The wild car ride had chased him through his dreams, only now the cold-eyed man with the hammer hadn’t p
ounded the windscreen and bashed on the roof; he had been striking him directly with the hammer, the blows cracking bones and breaking skin.
Owen barely remembered the tube ride to Notting Hill Gate. He’d made the journey slumped up against Sarah, numbed by the events of the evening, his bruised face nestled against her shoulder to hide the cuts. He’d taken Sarah to the flat of a friend in Notting Hill, just off Portobello Road. Joyce was one of a string of women he was dating. She was away for the week and had given Owen a set of keys so that he could feed her cats.
A shadow loomed in the door, and his heart lurched as he remembered the shadowy figures of the previous night.
Sarah tapped on the door with her foot before stepping into the room. She’d recently showered, and her long red hair was plastered close to her skull; her eyes, which had seemed so dead and lifeless the previous day, were now brighter.
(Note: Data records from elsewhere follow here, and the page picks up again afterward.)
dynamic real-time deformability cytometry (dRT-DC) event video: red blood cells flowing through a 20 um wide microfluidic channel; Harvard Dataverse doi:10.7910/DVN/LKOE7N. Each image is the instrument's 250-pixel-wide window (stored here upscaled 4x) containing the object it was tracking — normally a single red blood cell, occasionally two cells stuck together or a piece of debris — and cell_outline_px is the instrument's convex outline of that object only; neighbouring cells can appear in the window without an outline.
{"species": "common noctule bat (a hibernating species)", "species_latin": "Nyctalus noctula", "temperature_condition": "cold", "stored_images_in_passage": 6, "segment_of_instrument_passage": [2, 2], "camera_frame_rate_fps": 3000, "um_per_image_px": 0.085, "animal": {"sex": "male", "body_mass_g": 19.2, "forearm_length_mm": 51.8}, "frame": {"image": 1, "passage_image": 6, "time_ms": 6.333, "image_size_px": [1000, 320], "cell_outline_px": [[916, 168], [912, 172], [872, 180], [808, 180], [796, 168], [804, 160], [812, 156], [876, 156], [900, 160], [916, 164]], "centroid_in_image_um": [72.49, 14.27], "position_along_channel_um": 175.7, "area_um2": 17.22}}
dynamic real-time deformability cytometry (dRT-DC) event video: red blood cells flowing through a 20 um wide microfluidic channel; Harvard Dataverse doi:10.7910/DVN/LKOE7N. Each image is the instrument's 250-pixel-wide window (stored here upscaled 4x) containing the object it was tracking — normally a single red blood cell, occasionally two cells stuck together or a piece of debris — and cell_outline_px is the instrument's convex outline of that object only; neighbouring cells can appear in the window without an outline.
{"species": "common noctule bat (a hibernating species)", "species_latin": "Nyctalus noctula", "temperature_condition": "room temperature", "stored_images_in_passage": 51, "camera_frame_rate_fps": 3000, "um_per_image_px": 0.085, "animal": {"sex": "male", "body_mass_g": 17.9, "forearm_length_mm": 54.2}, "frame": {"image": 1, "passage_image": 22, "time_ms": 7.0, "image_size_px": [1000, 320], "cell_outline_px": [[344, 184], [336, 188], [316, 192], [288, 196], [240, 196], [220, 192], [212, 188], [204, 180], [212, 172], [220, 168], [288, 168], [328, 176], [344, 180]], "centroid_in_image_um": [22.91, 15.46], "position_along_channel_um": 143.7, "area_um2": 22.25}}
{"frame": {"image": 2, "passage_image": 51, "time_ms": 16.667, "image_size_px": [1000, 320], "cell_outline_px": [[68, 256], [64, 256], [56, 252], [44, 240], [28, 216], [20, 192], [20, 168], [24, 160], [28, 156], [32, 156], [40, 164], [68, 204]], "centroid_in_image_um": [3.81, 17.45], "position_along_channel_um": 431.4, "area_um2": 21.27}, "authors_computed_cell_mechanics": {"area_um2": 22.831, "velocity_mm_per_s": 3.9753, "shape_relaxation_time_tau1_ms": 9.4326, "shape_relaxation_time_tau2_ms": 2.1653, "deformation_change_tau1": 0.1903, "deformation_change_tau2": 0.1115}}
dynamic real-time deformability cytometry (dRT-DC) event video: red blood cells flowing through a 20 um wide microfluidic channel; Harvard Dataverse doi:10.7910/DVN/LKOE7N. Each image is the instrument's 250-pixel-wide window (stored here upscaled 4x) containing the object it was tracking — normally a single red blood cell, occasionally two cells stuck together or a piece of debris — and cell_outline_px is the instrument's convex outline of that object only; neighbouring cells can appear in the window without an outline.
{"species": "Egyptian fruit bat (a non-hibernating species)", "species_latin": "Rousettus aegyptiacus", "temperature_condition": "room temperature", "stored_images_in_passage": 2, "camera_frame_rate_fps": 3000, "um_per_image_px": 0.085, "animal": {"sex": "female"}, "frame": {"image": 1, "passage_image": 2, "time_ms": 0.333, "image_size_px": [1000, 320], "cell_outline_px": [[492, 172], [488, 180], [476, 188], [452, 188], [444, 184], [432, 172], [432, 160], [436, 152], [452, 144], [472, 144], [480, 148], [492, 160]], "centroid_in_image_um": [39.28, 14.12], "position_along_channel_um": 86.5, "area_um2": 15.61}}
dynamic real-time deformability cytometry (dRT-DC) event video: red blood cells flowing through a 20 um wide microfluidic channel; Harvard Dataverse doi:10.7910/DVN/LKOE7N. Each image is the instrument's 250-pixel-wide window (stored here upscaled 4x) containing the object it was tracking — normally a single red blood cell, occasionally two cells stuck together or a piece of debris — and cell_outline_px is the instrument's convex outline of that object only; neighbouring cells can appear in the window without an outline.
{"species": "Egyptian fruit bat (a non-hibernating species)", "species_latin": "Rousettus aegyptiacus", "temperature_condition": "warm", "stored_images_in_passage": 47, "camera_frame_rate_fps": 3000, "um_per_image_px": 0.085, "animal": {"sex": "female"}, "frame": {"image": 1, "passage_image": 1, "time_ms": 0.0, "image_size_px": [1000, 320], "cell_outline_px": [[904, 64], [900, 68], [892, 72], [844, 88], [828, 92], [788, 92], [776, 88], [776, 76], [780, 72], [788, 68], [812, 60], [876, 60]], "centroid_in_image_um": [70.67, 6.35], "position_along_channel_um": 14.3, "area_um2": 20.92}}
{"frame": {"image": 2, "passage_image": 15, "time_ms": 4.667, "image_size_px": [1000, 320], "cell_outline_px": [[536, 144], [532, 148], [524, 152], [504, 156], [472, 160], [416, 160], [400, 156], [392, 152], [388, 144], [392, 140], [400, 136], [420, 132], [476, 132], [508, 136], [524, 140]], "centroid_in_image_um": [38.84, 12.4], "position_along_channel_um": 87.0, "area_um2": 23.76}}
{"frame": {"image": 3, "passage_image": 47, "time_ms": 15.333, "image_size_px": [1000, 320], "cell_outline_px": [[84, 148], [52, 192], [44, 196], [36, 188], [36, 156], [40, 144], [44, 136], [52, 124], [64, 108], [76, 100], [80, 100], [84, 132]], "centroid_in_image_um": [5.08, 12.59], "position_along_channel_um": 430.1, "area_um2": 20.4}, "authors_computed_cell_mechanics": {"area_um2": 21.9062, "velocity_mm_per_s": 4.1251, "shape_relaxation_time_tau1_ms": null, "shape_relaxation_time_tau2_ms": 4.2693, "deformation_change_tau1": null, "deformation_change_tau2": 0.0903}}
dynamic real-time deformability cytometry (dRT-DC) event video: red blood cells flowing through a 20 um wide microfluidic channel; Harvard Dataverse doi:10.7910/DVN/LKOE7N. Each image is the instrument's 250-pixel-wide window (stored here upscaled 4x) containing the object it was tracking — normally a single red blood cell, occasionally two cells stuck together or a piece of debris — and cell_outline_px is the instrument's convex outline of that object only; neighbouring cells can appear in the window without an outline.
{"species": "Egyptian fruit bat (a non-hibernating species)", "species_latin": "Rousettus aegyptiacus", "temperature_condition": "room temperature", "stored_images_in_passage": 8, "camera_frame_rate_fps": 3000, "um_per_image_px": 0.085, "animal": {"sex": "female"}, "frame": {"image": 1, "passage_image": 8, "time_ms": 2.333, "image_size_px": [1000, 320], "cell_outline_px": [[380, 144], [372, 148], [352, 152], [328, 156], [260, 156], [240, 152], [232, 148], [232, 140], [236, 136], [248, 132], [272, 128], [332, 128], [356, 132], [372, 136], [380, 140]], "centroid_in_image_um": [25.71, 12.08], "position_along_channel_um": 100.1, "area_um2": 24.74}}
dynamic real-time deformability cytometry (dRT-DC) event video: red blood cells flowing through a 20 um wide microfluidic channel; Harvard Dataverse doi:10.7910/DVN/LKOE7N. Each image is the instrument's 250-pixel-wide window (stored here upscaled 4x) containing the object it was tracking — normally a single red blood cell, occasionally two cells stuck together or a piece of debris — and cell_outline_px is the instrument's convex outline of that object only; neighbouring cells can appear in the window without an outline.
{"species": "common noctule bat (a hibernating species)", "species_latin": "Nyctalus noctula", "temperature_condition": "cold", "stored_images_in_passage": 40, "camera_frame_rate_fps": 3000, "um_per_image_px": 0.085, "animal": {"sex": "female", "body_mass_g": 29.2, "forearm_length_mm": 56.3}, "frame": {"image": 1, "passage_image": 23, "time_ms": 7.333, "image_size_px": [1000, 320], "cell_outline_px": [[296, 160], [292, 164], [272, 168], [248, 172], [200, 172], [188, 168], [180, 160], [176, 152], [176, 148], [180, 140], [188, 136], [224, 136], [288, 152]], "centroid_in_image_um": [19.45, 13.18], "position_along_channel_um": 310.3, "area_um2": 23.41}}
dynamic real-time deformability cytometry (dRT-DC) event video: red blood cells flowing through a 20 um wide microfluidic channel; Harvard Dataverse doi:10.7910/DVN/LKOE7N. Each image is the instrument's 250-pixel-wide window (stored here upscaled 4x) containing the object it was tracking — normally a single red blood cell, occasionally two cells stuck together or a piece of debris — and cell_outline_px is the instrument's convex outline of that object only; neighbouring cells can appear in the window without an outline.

The pink towel clung to her shapely body, and Owen averted his eyes in embarrassment. She sat on the edge of the bed and waited until he had straightened the pillows and pulled the sheet up over his groin before placing a tray on his knees.
“I haven’t had breakfast in bed for a long time.” He attempted to smile, but it pulled the skin on his face. With his hands wrapped around a mug of coffee, he sipped slowly, feeling the scalding liquid burn his tongue. He sighed and sank back onto the pillow.
“How do you feel?” Sarah asked.
“How do I look like I feel?”
She grinned quickly, her face suddenly girlish. “Like shit.”
“Exactly how I feel.”
She leaned forward to examine the tender flesh on his cheek. “I cleaned it as best I could,” she said, “but there may be some glass still in there.”
Owen shook his head. “I don’t remember you doing that.” He suddenly lifted the covers and looked under them. He was naked. A blush washed up his cheeks and was instantly mirrored on Sarah’s face.